**Work request**
Below are the records; retype them exactly and omit each picture.

**Dataset entries**
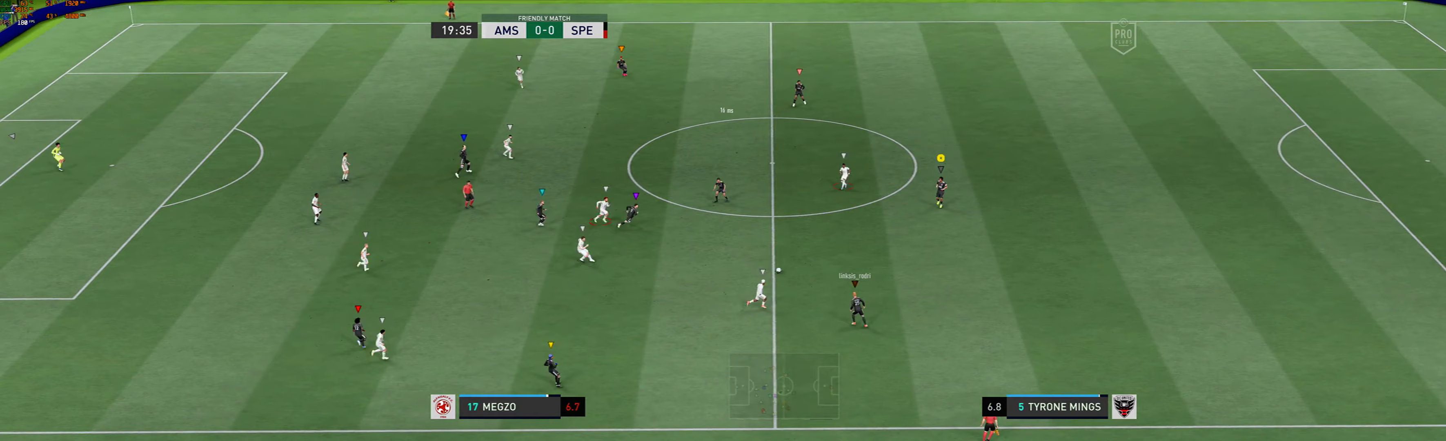
{"buttons": [], "left_stick": "left", "events": [[267, "left_stick", "left"]]}
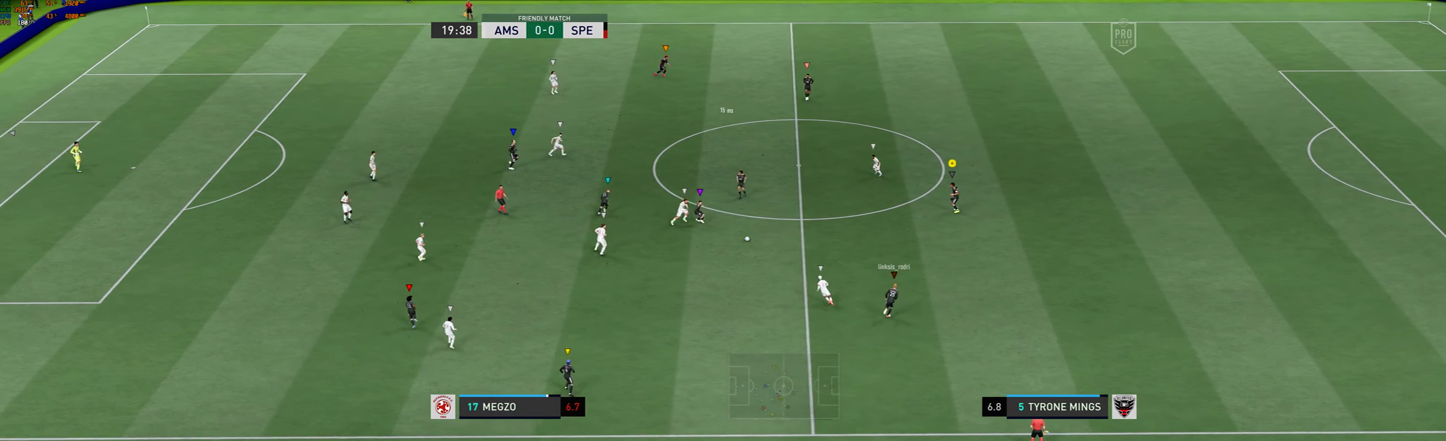
{"buttons": [], "left_stick": "right", "events": [[33, "left_stick", "center"], [133, "left_stick", "right"]]}
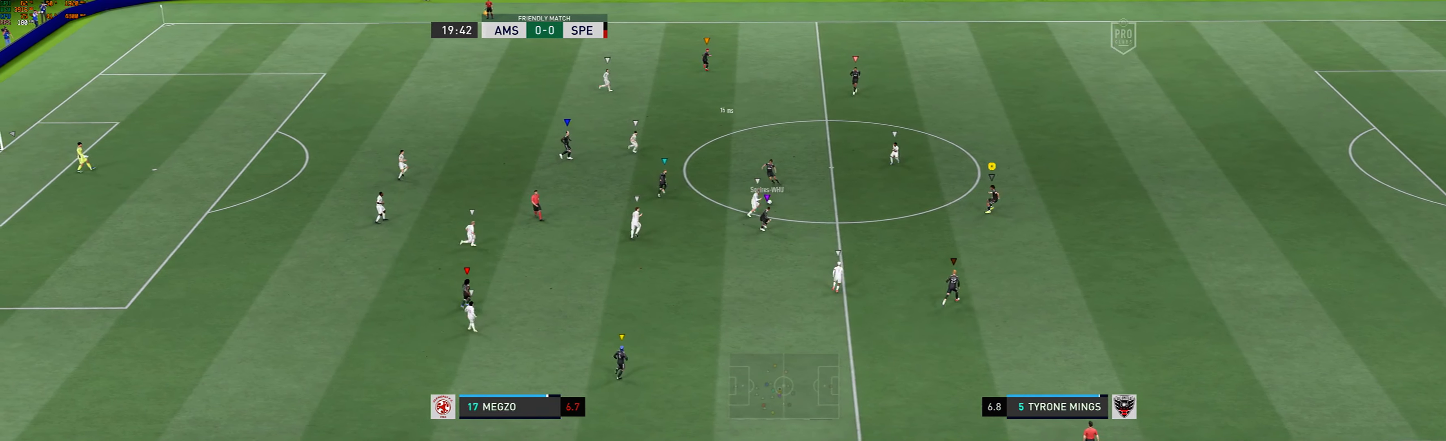
{"buttons": [], "left_stick": "up-left", "events": [[167, "left_stick", "center"], [267, "left_stick", "up-left"]]}
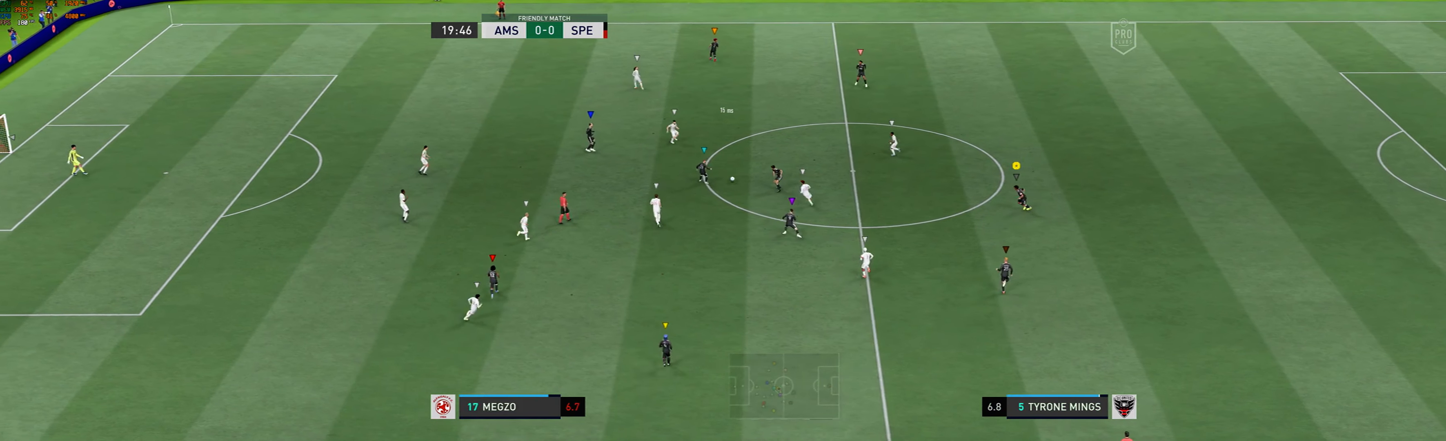
{"buttons": [], "left_stick": "up-left", "events": []}
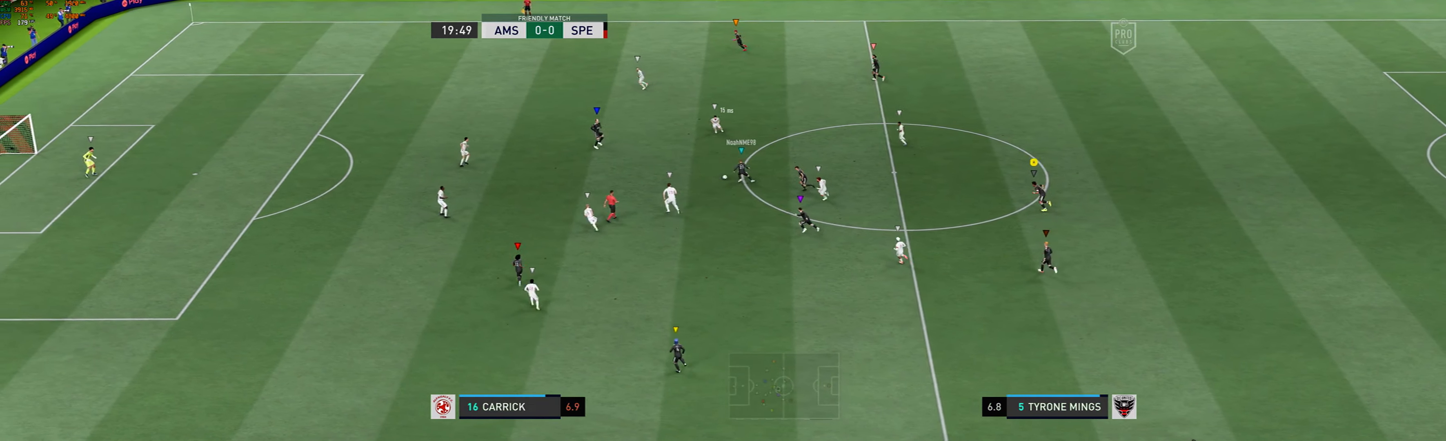
{"buttons": [], "left_stick": "up-left", "events": []}
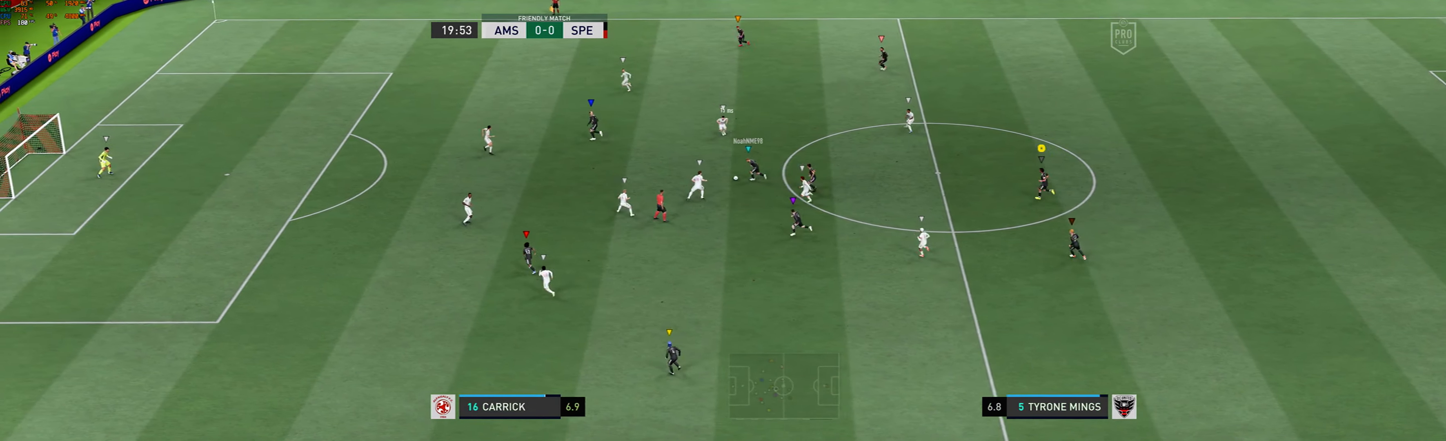
{"buttons": [], "left_stick": "up-left", "events": []}
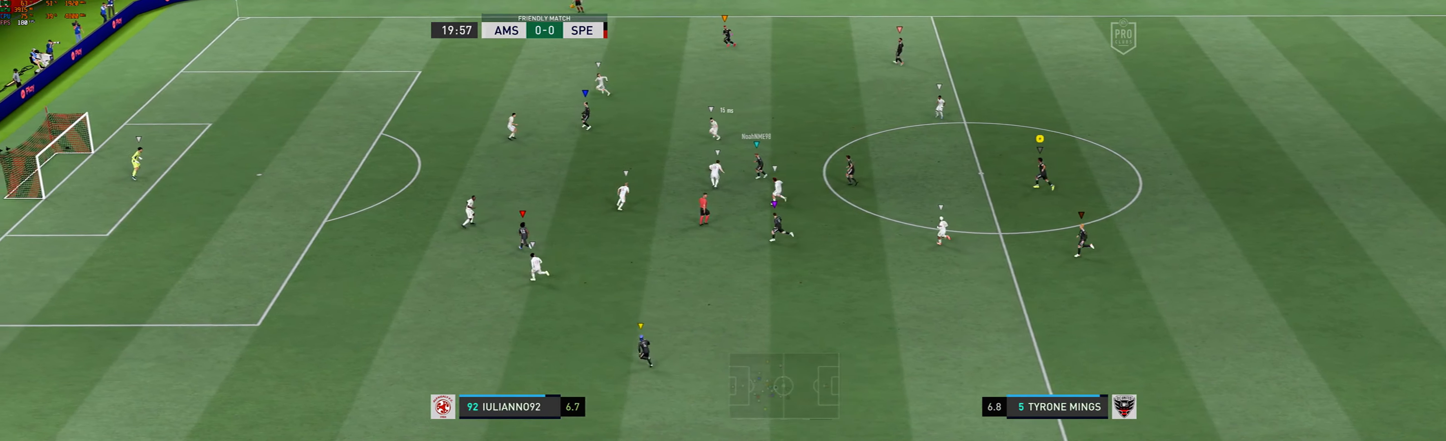
{"buttons": [], "left_stick": "left", "events": [[333, "left_stick", "left"]]}
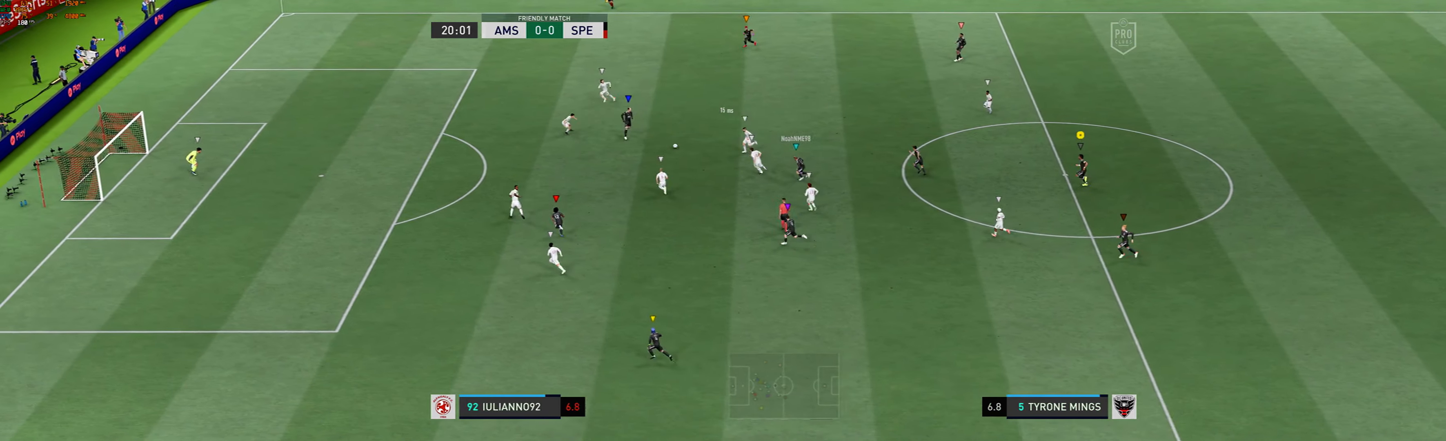
{"buttons": [], "left_stick": "left", "events": []}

**Your solution**
{"buttons": [], "left_stick": "left", "events": [[267, "left_stick", "left"]]}
{"buttons": [], "left_stick": "right", "events": [[33, "left_stick", "center"], [133, "left_stick", "right"]]}
{"buttons": [], "left_stick": "up-left", "events": [[167, "left_stick", "center"], [267, "left_stick", "up-left"]]}
{"buttons": [], "left_stick": "up-left", "events": []}
{"buttons": [], "left_stick": "up-left", "events": []}
{"buttons": [], "left_stick": "up-left", "events": []}
{"buttons": [], "left_stick": "left", "events": [[333, "left_stick", "left"]]}
{"buttons": [], "left_stick": "left", "events": []}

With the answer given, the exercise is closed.